== Segment start ==

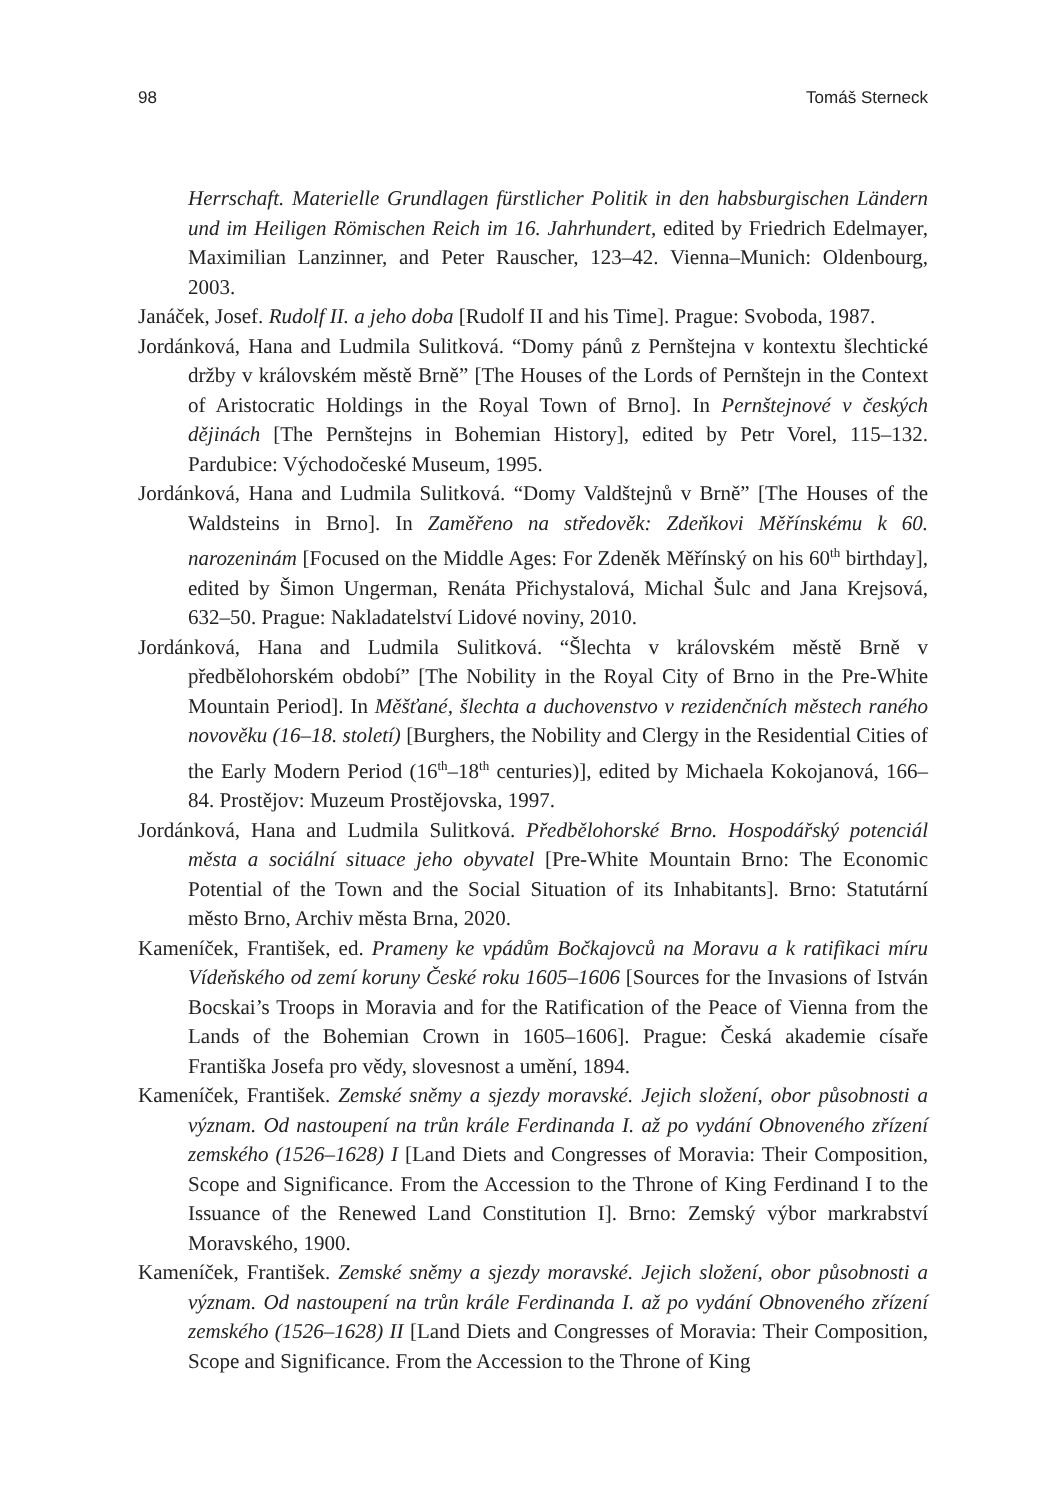98 Tomáš Sterneck
Herrschaft. Materielle Grundlagen fürstlicher Politik in den habsburgischen Ländern und im Heiligen Römischen Reich im 16. Jahrhundert, edited by Friedrich Edelmayer, Maximilian Lanzinner, and Peter Rauscher, 123–42. Vienna–Munich: Oldenbourg, 2003.
Janáček, Josef. Rudolf II. a jeho doba [Rudolf II and his Time]. Prague: Svoboda, 1987.
Jordánková, Hana and Ludmila Sulitková. “Domy pánů z Pernštejna v kontextu šlechtické držby v královském městě Brně” [The Houses of the Lords of Pernštejn in the Context of Aristocratic Holdings in the Royal Town of Brno]. In Pernštejnové v českých dějinách [The Pernštejns in Bohemian History], edited by Petr Vorel, 115–132. Pardubice: Východočeské Museum, 1995.
Jordánková, Hana and Ludmila Sulitková. “Domy Valdštejnů v Brně” [The Houses of the Waldsteins in Brno]. In Zaměřeno na středověk: Zdeňkovi Měřínskému k 60. narozeninám [Focused on the Middle Ages: For Zdeněk Měřínský on his 60<sup>th</sup> birthday], edited by Šimon Ungerman, Renáta Přichystalová, Michal Šulc and Jana Krejsová, 632–50. Prague: Nakladatelství Lidové noviny, 2010.
Jordánková, Hana and Ludmila Sulitková. “Šlechta v královském městě Brně v předbělohorském období” [The Nobility in the Royal City of Brno in the Pre-White Mountain Period]. In Měšťané, šlechta a duchovenstvo v rezidenčních městech raného novověku (16–18. století) [Burghers, the Nobility and Clergy in the Residential Cities of the Early Modern Period (16<sup>th</sup>–18<sup>th</sup> centuries)], edited by Michaela Kokojanová, 166–84. Prostějov: Muzeum Prostějovska, 1997.
Jordánková, Hana and Ludmila Sulitková. Předbělohorské Brno. Hospodářský potenciál města a sociální situace jeho obyvatel [Pre-White Mountain Brno: The Economic Potential of the Town and the Social Situation of its Inhabitants]. Brno: Statutární město Brno, Archiv města Brna, 2020.
Kameníček, František, ed. Prameny ke vpádům Bočkajovců na Moravu a k ratifikaci míru Vídeňského od zemí koruny České roku 1605–1606 [Sources for the Invasions of István Bocskai’s Troops in Moravia and for the Ratification of the Peace of Vienna from the Lands of the Bohemian Crown in 1605–1606]. Prague: Česká akademie císaře Františka Josefa pro vědy, slovesnost a umění, 1894.
Kameníček, František. Zemské sněmy a sjezdy moravské. Jejich složení, obor působnosti a význam. Od nastoupení na trůn krále Ferdinanda I. až po vydání Obnoveného zřízení zemského (1526–1628) I [Land Diets and Congresses of Moravia: Their Composition, Scope and Significance. From the Accession to the Throne of King Ferdinand I to the Issuance of the Renewed Land Constitution I]. Brno: Zemský výbor markrabství Moravského, 1900.
Kameníček, František. Zemské sněmy a sjezdy moravské. Jejich složení, obor působnosti a význam. Od nastoupení na trůn krále Ferdinanda I. až po vydání Obnoveného zřízení zemského (1526–1628) II [Land Diets and Congresses of Moravia: Their Composition, Scope and Significance. From the Accession to the Throne of King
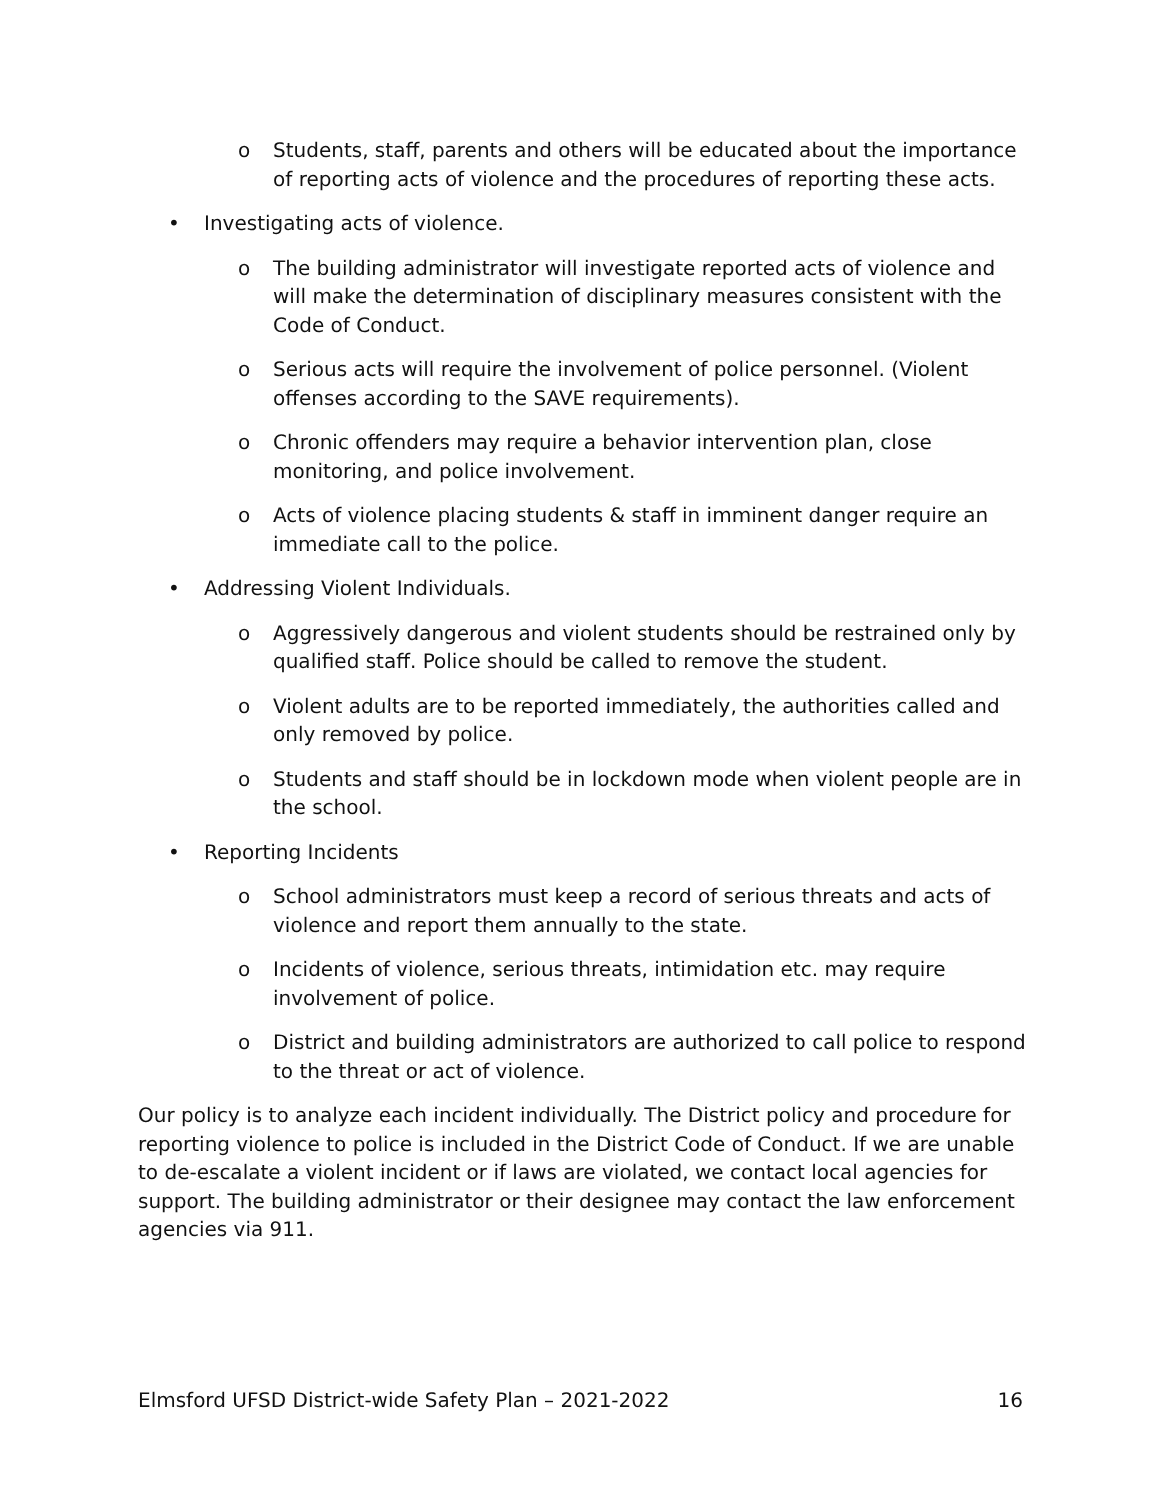o Students, staff, parents and others will be educated about the importance of reporting acts of violence and the procedures of reporting these acts.
• Investigating acts of violence.
o The building administrator will investigate reported acts of violence and will make the determination of disciplinary measures consistent with the Code of Conduct.
o Serious acts will require the involvement of police personnel. (Violent offenses according to the SAVE requirements).
o Chronic offenders may require a behavior intervention plan, close monitoring, and police involvement.
o Acts of violence placing students & staff in imminent danger require an immediate call to the police.
• Addressing Violent Individuals.
o Aggressively dangerous and violent students should be restrained only by qualified staff. Police should be called to remove the student.
o Violent adults are to be reported immediately, the authorities called and only removed by police.
o Students and staff should be in lockdown mode when violent people are in the school.
• Reporting Incidents
o School administrators must keep a record of serious threats and acts of violence and report them annually to the state.
o Incidents of violence, serious threats, intimidation etc. may require involvement of police.
o District and building administrators are authorized to call police to respond to the threat or act of violence.
Our policy is to analyze each incident individually. The District policy and procedure for reporting violence to police is included in the District Code of Conduct. If we are unable to de-escalate a violent incident or if laws are violated, we contact local agencies for support. The building administrator or their designee may contact the law enforcement agencies via 911.
Elmsford UFSD District-wide Safety Plan – 2021-2022 16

== Segment end ==

**Work instruction**
Every line from the one containing "o Incidents of" to the close of the records must be reproduced exactly. Include both ends and nothing more.

**Answer box**
o Incidents of violence, serious threats, intimidation etc. may require involvement of police.
o District and building administrators are authorized to call police to respond to the threat or act of violence.
Our policy is to analyze each incident individually. The District policy and procedure for reporting violence to police is included in the District Code of Conduct. If we are unable to de-escalate a violent incident or if laws are violated, we contact local agencies for support. The building administrator or their designee may contact the law enforcement agencies via 911.
Elmsford UFSD District-wide Safety Plan – 2021-2022 16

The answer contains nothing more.